Which part of carpuject confuses you? The blue holder?

Just twist to click in, and twist to click out. They are kind of annoying.

I hate those things, so I jerry rigged a plunger to fit inside the back end of the vial. Or u can just draw the med up into a regular syringe.

Testa Rosa, RN

Specializes in Tele Step Down, Oncology, ICU, Med/Surg. Has 6 years experience.

I like using my Carpuject when I can because it saves the step of having to draw up morphine into a syringe. However, it is against policy at my hospital to use anything smaller than 10cc syringes on central lines, so I draw up the morphine for those pts.

When I have a pt with a PIV who needs morphine, I reach for the Carpuject and and click the skinny morphine vial into it, and it saves me a step. If that pt needs morphine Q2hrs that saved step adds up so I find the jects valuable timesavers.....when I can use them.

I don't see them laying around our med room anymore so am hanging on to my last one. Worried where to get another one once this one disappears on me.

Edited by Testa Rosa, RN

RaineyRN

Specializes in Nurse Educator, Culturally Sensitive Nsg.

Accidentally threw away my preceptor's Carpuject into the sharps container in nsg school... she actually convinced the housekeeper to open the bin up, and fished it out with a pair of hemostats... naughty-naughty!! I was SO embarassed!!!! LOL

Altra, BSN, RN

Specializes in Emergency & Trauma/Adult ICU.

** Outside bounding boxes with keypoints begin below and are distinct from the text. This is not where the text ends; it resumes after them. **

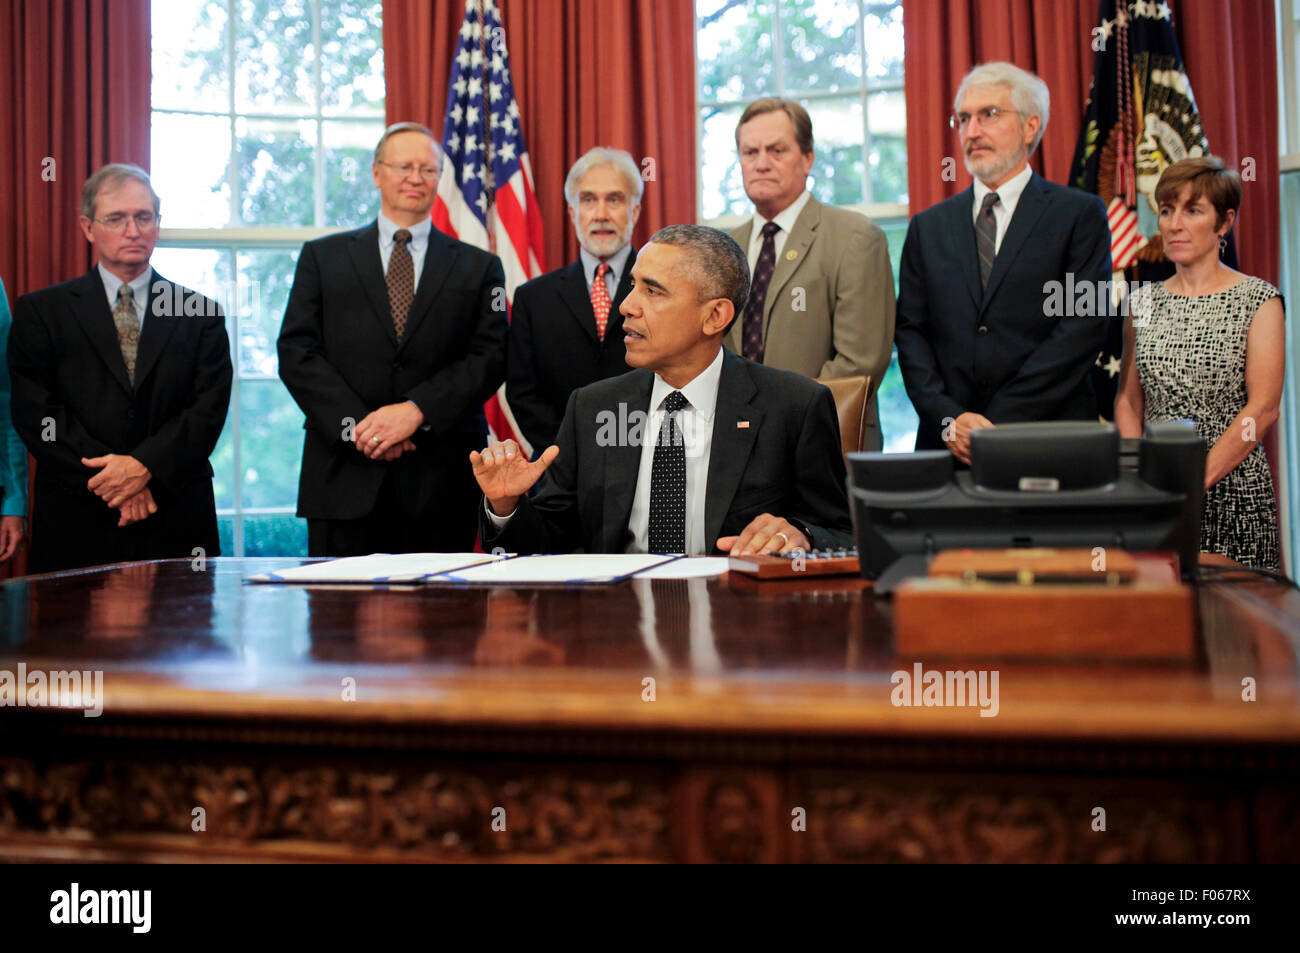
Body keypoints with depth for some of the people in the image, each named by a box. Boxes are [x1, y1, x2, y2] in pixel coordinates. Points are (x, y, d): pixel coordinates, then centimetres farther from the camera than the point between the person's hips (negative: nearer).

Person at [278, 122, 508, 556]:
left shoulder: (479, 267, 12)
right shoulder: (322, 257, 12)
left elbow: (490, 357, 1)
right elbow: (296, 354, 4)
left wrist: (416, 410, -13)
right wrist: (354, 424, -11)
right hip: (344, 479, 0)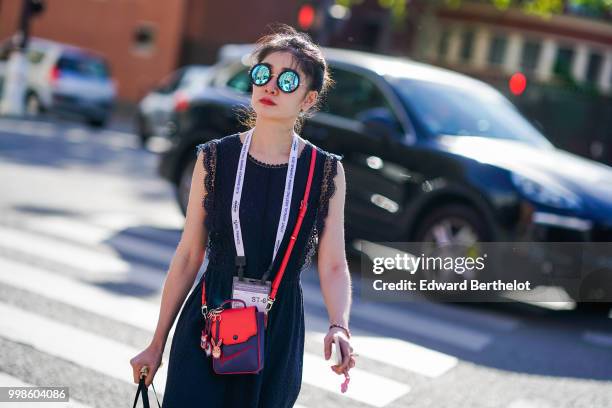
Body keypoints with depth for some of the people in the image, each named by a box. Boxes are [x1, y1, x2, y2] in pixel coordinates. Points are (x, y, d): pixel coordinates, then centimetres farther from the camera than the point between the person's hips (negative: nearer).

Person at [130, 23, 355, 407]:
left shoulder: (327, 171, -4)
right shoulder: (215, 158, -4)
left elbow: (333, 266, -5)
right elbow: (188, 256, 0)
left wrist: (339, 327, -25)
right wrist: (157, 344, 2)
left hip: (278, 335, 1)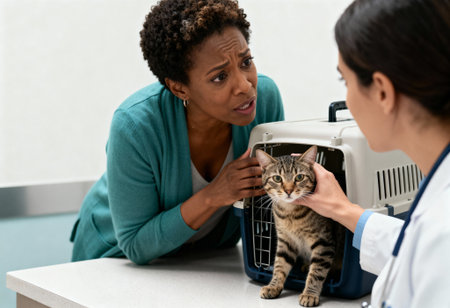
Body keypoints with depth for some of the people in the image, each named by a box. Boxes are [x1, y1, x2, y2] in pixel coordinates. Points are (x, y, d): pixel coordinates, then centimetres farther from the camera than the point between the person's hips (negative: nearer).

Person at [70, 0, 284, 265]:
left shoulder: (265, 96, -18)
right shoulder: (135, 125, -30)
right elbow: (136, 246, -22)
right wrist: (213, 197, -33)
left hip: (209, 256, 3)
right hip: (119, 258, -2)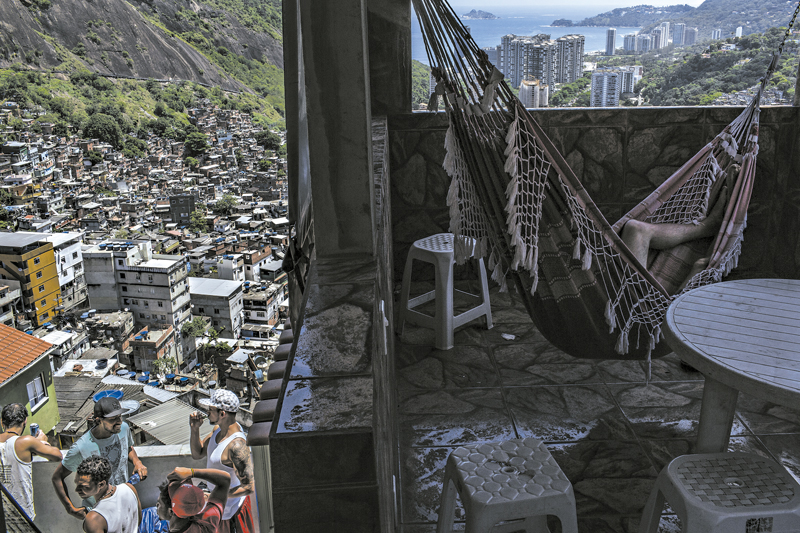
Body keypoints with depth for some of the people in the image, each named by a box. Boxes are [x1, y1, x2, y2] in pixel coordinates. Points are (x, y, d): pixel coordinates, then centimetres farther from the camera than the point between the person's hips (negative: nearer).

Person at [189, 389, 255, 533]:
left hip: (232, 504, -9)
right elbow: (197, 453, 8)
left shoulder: (236, 445, -34)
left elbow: (248, 487, -33)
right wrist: (194, 429, -9)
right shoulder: (219, 428, -4)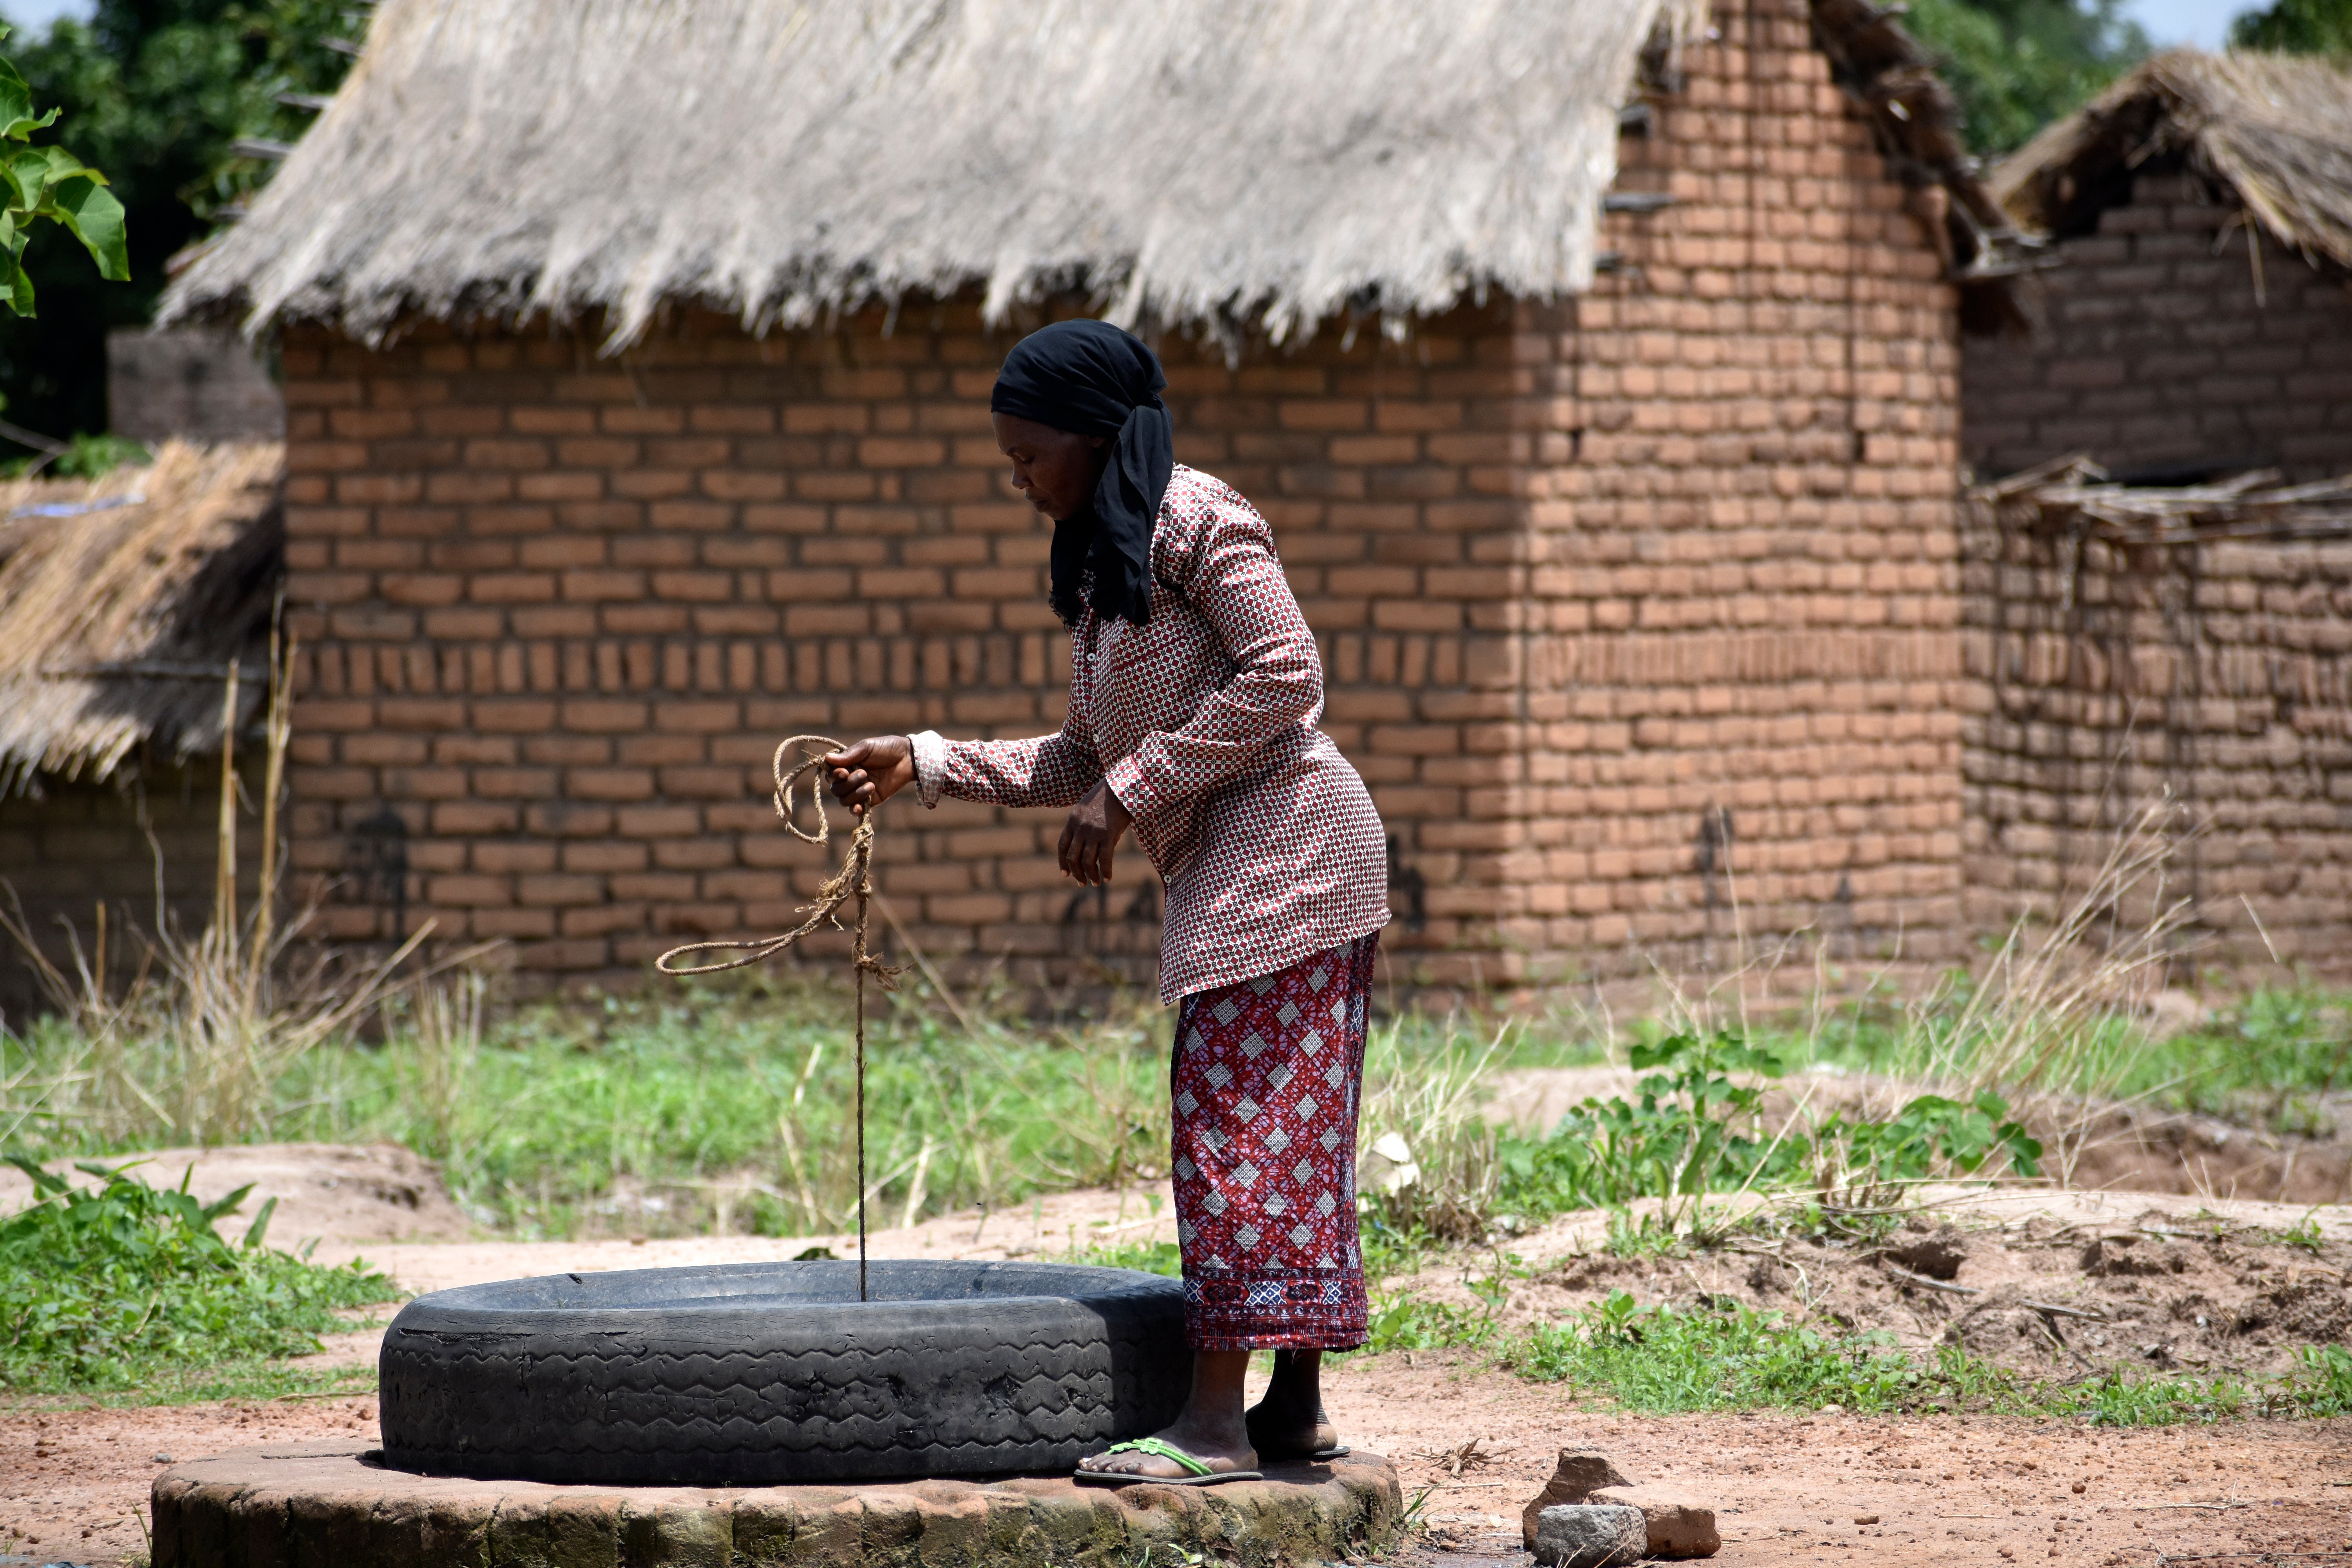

It's just a delivery device designed for use with tubex-es.

How do you feel it provides a control or deterrent against diversion?

Thanks. I understand how to physically use it but I wanted to know why. I wanted to know what is the point of using a carpuject when you can just draw it with a syringe and needle. I didnt know if there was some type of research behind it. ie: patient safety

Altra. I saw something online about it being used by facilities for drug diversion control but I am not sure how or why.

It's simply a type of unit dose. 25 years ago (or so...I didn't write down the date :D) they were a huge improvement over having to use ampules; they also cut down a step in giving meds by not having to draw up the meds. If you like drawing up meds, you just snap off the needle assembly, and you have a stopper top. :)

Anna Flaxis, BSN, RN

Has 14 years experience.

I don't understand how carpujects could possibly cut down on diversion.

LouisVRN, RN

Specializes in Med/Surg.

It's just a time saver, once you know how to use it. I have been given several and have managed to "lose" all of them. To me a syringe and an 18g is so much quicker but then I'm not great with anything resembling something mechanical. Somehow the plunger end always gets caught on the end of my carpuject and I end up spending another 5 or so minutes trying to free my carpuject from the used vial.

DookieMeisterRN

Specializes in Cardiac, PCU, Surg/Onc, LTC, Peds.

Safety. Why risk drawing up something with a needle when you can have a needle-less system?

Try it, it really is quicker :)

ETA: Nurse safety and reduces potential contamination.

Anna Flaxis, BSN, RN

Has 14 years experience.

I really like them. I don't find them difficult to use, and not having to draw up the med is a huge time saver.